Un dernier route et je ne suis que page 10: «Mea Culpa, pamphlet publié à son retour d'URSS, à mon avis essentiel pour comprendre la suite de la trajectoire de Céline.» Effectivement, notre voyageur parti boulotter ses droits d'auteur au pays d'Elsa et Loulou a tout compris douze ans avant le procès Kravchenko, Palais de Justice de Paris pollué par des staliniens gibier de Légion d'Honneur. Il avait écrit : «La vérité n'est plus d'époque» . Il aimait prévoir... Ce n'est pas lui qui contesterait que nez sur le truc et mains dans le cambouis, je suis poli, sont nécessaires mais, Professeur Philippe, à quarante-deux ans, il a alors déjà fait quasiment le tour du monde des saloperies humaines... Vous vous trompez, remettons la question à l'endroit: «Inné» et «acquis», ses collections de bagages impedimenta divers lui ont tout fait piger illico ce qu'il savait... Son guide avait un si joli nom... Stalingrad, au bistrot, à l'hôtel, dans la rue, sur la tronche des gens, les nuages, les soviétiques nuages, partout le plomb, le flic, la mort... Gide avait senti comme un désagrément pour ses délicatesses dans l'oeil des jeunes porteurs à la gare... Grand chien truffier, c'est dire... Quant à Barbusse il y est carrément mort, vraiment le type qui ne fait pas de concessions... C'est comme ça qu'on les aime les littérateurs, mains calleuses, stupre Forts des Halles et Montmartre, pas les gandins du Flore, porte-cigarette, huit euros le chocolat... je sais, attaque facile.
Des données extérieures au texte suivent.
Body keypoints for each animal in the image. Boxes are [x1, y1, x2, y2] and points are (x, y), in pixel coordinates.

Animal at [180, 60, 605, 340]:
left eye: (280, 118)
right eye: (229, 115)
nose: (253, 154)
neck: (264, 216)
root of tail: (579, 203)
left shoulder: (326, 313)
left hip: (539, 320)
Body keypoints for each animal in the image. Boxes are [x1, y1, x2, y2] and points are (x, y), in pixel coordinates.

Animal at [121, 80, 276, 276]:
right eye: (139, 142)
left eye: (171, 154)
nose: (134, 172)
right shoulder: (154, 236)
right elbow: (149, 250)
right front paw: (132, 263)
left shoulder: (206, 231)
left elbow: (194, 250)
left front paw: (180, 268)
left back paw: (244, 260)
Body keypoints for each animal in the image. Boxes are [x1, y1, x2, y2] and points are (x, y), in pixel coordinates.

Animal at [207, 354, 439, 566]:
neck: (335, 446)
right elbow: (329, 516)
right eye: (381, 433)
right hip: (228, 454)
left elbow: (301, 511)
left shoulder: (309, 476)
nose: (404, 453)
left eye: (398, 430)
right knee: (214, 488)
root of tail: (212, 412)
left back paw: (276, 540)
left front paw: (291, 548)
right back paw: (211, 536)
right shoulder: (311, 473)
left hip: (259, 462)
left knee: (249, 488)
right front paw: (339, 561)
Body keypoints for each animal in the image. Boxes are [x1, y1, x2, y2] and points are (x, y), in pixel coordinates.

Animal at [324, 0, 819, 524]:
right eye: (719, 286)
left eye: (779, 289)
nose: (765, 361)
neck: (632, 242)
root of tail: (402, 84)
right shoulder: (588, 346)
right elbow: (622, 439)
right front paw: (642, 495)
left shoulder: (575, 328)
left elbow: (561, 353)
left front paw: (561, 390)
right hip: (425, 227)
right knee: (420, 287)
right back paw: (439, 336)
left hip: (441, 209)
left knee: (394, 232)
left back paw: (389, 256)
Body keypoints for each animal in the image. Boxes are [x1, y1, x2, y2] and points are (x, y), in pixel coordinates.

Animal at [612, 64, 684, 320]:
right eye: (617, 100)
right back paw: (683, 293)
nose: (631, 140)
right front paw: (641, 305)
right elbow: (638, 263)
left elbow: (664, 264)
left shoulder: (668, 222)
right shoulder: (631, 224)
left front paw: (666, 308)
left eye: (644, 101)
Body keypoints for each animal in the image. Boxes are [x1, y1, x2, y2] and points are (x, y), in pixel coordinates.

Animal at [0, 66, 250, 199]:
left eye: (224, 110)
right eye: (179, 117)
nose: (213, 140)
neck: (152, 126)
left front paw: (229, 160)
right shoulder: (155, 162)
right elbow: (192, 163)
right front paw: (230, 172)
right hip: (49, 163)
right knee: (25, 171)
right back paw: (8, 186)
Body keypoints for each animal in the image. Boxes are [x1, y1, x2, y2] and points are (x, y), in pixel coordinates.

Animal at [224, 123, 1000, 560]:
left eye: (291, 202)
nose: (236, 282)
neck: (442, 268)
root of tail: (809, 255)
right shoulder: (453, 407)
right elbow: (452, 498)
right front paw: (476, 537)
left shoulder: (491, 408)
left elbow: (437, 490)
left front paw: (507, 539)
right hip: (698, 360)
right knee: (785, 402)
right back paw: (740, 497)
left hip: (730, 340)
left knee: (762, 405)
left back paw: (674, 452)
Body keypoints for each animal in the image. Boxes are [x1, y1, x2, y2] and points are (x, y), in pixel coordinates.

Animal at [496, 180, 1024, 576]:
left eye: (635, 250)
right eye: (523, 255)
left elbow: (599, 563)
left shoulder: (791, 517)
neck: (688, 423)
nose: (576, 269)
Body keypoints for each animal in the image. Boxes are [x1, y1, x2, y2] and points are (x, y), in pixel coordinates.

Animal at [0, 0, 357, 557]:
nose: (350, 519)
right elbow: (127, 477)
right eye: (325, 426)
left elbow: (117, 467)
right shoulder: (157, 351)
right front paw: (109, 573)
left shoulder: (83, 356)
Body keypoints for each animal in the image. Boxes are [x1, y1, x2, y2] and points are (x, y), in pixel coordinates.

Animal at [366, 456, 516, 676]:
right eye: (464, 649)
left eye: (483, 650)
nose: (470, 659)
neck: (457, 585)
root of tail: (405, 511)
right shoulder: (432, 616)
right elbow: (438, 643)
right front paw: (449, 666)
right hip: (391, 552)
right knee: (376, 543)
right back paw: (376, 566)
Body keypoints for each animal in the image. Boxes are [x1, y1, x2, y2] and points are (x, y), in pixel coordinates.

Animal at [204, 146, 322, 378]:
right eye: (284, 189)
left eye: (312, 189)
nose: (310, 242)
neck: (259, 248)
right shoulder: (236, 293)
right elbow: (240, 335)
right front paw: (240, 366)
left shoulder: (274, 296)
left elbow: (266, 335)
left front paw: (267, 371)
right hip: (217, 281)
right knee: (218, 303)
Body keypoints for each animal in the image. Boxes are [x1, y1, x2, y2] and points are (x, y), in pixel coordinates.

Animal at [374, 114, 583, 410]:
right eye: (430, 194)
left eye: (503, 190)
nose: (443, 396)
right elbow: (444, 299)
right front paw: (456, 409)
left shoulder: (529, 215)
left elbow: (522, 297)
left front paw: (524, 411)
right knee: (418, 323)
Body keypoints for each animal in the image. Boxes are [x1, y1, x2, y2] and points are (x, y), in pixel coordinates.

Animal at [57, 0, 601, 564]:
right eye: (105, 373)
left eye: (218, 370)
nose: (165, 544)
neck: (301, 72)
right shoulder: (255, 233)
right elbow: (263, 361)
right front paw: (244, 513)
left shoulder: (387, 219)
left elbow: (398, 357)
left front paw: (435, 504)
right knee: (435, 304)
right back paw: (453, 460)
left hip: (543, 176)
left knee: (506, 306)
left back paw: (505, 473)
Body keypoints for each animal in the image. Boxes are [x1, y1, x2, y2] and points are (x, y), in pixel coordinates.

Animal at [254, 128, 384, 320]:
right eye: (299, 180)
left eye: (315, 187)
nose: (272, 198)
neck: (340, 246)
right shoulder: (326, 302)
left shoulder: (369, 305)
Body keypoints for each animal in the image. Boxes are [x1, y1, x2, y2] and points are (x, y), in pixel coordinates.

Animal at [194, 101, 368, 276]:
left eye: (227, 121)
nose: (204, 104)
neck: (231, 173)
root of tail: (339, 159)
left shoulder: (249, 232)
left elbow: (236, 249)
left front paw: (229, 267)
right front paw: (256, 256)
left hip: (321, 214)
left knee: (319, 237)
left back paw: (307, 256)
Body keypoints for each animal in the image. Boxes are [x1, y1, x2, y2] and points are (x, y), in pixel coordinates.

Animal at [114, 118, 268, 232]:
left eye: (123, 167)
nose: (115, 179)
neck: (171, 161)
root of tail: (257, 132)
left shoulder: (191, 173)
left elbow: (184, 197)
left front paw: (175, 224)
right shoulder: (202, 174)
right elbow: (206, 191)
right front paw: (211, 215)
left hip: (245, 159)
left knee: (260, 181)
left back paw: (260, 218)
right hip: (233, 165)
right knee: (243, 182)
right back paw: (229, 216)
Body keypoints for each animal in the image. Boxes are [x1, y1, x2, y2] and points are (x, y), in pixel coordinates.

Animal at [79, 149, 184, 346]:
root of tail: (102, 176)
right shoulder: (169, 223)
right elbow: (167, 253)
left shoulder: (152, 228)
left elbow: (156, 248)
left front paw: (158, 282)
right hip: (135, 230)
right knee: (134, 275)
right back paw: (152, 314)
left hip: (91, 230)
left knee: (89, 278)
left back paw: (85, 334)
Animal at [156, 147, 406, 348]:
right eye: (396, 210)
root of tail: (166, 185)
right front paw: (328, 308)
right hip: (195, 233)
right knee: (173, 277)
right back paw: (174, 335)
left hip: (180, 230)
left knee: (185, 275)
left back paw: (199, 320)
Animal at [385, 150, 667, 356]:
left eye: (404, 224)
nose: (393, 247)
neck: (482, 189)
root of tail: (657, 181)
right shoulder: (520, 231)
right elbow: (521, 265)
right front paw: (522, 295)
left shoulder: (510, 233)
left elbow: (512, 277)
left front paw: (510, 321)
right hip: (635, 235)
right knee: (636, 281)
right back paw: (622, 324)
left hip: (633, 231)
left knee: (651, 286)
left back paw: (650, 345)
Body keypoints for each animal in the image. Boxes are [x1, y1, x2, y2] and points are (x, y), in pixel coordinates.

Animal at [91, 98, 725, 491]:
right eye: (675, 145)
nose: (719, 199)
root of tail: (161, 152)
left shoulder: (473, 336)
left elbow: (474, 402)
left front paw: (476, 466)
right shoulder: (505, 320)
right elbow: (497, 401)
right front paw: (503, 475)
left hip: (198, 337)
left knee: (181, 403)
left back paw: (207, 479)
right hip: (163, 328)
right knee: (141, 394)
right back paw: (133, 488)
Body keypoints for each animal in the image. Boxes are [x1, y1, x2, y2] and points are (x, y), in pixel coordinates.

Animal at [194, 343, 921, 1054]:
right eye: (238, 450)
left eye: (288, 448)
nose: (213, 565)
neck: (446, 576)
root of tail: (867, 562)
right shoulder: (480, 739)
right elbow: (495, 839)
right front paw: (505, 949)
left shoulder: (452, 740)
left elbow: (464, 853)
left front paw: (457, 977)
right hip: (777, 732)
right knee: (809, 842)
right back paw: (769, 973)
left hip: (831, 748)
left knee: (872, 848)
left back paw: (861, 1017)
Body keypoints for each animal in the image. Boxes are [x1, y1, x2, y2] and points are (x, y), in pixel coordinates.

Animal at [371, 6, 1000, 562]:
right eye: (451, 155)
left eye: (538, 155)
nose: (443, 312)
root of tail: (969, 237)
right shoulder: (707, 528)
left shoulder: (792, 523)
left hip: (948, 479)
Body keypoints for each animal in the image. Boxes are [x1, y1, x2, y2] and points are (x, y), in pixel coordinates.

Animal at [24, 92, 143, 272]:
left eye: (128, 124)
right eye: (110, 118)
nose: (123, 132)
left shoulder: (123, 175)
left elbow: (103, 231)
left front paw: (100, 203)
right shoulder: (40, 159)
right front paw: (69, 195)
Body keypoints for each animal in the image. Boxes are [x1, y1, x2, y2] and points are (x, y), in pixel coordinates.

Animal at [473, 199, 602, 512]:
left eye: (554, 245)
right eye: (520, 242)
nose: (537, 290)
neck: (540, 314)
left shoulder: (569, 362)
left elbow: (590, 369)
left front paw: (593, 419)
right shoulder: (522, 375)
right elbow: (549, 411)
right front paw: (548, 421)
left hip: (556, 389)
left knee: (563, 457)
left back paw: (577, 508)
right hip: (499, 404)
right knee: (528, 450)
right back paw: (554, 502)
Céline, ton œil mobile, ta main impitoyable vont donner dans les siècles à manger et à boire à beaucoup de monde. Bienfaiteur de l'Humanité, avoue que tu l'as cherché... Non, tu veux pas avouer? Décidément tu changeras jamais.

Bernard Gasco

>>> Céline, Lettres à Joseph Garcin, Éditions de l'Archipel, 2009.
>>> Philippe Sollers, Céline, Éditions de l'Archipel, 2009.

1 commentaire:

  1. pourquoi n’ai-je pas lu cet article plus tôt? deux mots sur ce Céline de Sollers. ne vous y trompez pas. l’avisé Brami qui dirige cette collection n’a pas fait son travail sur ce spécimen. inutile de le voler en effet. inutile d’aller au bout de sa lecture comme je l’ai fait. "tout doit être brutal..." s’intitule l’avant dernier chapitre de ce pitoyable Sollers, peut-être le plus mauvais, mais les avis seront partagés tant le champ de la médiocrité y est exploré. qu’à cela ne tienne. citations en veux-tu en voilà. certaines sont mêmes doublées, car Sollers se répète au fil des années avec les mêmes références. ce bouquin est un assemblage low cost (pas pour le lecteur, mais pour l’éditeur) sorti dans l'empressement et qu’il faut bien qualifier d’escroquerie à pas moins de 15 euros. un chichi trouducuesque qui me reste en travers de la gorge.